Figure 7 and Figure 8 presents NO to NO${}_2$ conversion for Mn${}_{Ce{O}_2}$, Ru${}_{Ce{O}_2}$, Ru${}_{M{n}_5,Ce{O}_2}$, Ru${}_{M{n}_{10},Ce{O}_2}$, Ru${}_{M{n}_{15},Ce{O}_2}$ and Ru${}_{M{n}_{20},Ce{O}_2}$ catalysts in feed (i) and (ii). Similar to conversions of monometallic catalysts, the NO conversion of bimetallic catalysts were severely inhibited by the presence of NO${}_2$ in the feed due to competitive adsorption of NO${}_2$ on the catalyst surface. The addition of 5wt.% manganese to the Ru${}_{Ce{O}_2}$ catalyst improved low-temperature catalytic activity in feed(i), whereas catalytic activity in feed (ii) remained similar to that of the Ru${}_{Ce{O}_2}$ catalyst. Increasing manganese loading higher than 10wt.% resulted in a decrease in catalytic activity for Ru${}_{M{n}_{15},Ce{O}_2}$ and Ru${}_{M{n}_{20},Ce{O}_2}$ catalysts in both feed (i) and (ii). The apparent activation energy in feed (i) and (ii) for the bimetallic catalysts are presented in Table 2 and respective Arrhenius plots are presented in Figures S7 and S8. The Ru${}_{M{n}_{10},Ce{O}_2}$ catalyst proved to be the most active catalyst with an apparent activation energy of 39.4 kJ/mol and 85.4 kJ/mol in feed (i) and (ii) respectively.

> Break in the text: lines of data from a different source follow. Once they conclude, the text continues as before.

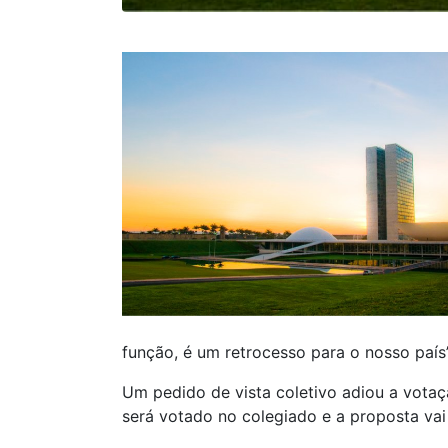
função, é um retrocesso para o nosso país”
Um pedido de vista coletivo adiou a votaç
será votado no colegiado e a proposta vai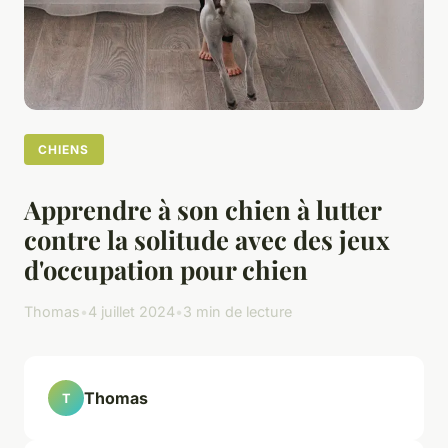
CHIENS
Apprendre à son chien à lutter
contre la solitude avec des jeux
d'occupation pour chien
Thomas
•
4 juillet 2024
•
3 min de lecture
Thomas
T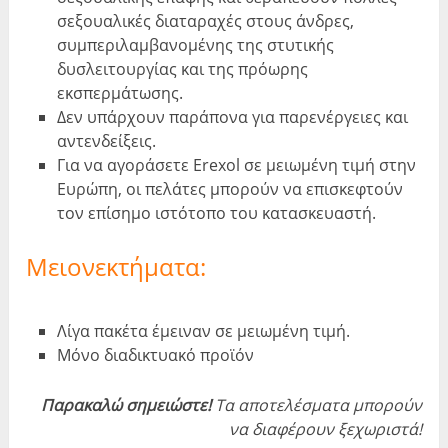
σεξουαλικές διαταραχές στους άνδρες,
συμπεριλαμβανομένης της στυτικής
δυσλειτουργίας και της πρόωρης
εκσπερμάτωσης.
Δεν υπάρχουν παράπονα για παρενέργειες και
αντενδείξεις.
Για να αγοράσετε Erexol σε μειωμένη τιμή στην
Ευρώπη, οι πελάτες μπορούν να επισκεφτούν
τον επίσημο ιστότοπο του κατασκευαστή.
Μειονεκτήματα:
Λίγα πακέτα έμειναν σε μειωμένη τιμή.
Μόνο διαδικτυακό προϊόν
Παρακαλώ σημειώστε!
Τα αποτελέσματα μπορούν
να διαφέρουν ξεχωριστά!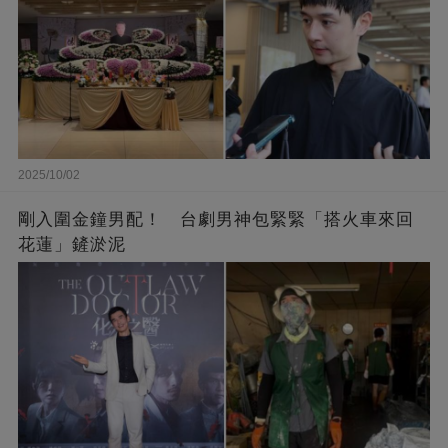
2025/10/02
剛入圍金鐘男配！ 台劇男神包緊緊「搭火車來回
花蓮」鏟淤泥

Figure 9 presents 45hrs isothermal runs for Mn${}_{Ce{O}_2}$, Ru${}_{Ce{O}_2}$, Ru${}_{M{n}_{10},Ce{O}_2}$ and the CeO${}_2$ support at 320${}^{\circ }$C in 10% NO, 6% O${}_2$, 15% H${}_2$O and rest Ar at WHSV= 24,000 Ncm${}^3$/g${}_{gcat}h$ at ambient pressure. The isothermal activity of the Ru${}_{Ce{O}_2}$ and Ru${}_{M{n}_{10},Ce{O}_2}$ catalyst stabilised after 10hrs of the experimental run. However, NO conversion for Mn${}_{Ce{O}_2}$ decreased over time and eventually resembling the NO conversion obtained over the CeO${}_2$ support, thus indicating deactivation. This deactivation of manganese can be due to MnO${}_2$ reducing to Mn${}_2$O${}_3$ as previously seen for Mn/ZrO${}_2$ catalysts [20]. The addition of 10wt.% manganese clearly enhanced the low-temperature activity of the Ru${}_{Ce{O}_2}$ catalyst and the catalyst was stable throughout 45hrs of an isothermal run at 320${}^{\circ }$C at ambient pressure.

4. Conclusions

This work has explored various monometallic and bimetallic catalysts for NO to NO${}_2$ oxidation at industrial nitric acid production conditions. The effect of temperature was investigated, along with the inhibition effect of the product NO${}_2$ in the feed. Among all monometallic catalysts, Period 4 metal-containing catalysts had the highest low-temperature NO oxidation activity. However, the Ru${}_{Ce{O}_2}$ and Ir${}_{Ce{O}_2}$ catalysts were the only two catalysts that could reach NO-NO${}_2$ equilibrium in the measured temperature range (150-400${}^{\circ }$C) in the absence of NO${}_2$ in the feed. In the presence of NO${}_2$, only the Ru${}_{Ce{O}_2}$ catalyst reached equilibrium conversion at 400${}^{\circ }$C with an apparent activation energy of 81.7 kJ/mol. In comparison to most monometallic catalysts, bimetallic catalysts with 5 and 10wt.% manganese loading attained NO-NO${}_2$ equilibrium in presence and absence of NO${}_2$ at lower temperatures (ca. 400${}^{\circ }$C). The Ru${}_{M{n}_{10},Ce{O}_2}$ catalyst proved to be the most active catalyst with an apparent activation energy of 39.4 kJ/mol and 85.4 kJ/mol in the absence and presence of NO${}_2$, respectively. These results illustrate that the CeO${}_2$-supported bimetallic ruthenium-manganese catalysts are promising for oxidising NO to NO${}_2$ at low temperatures in industrial nitric acid production conditions.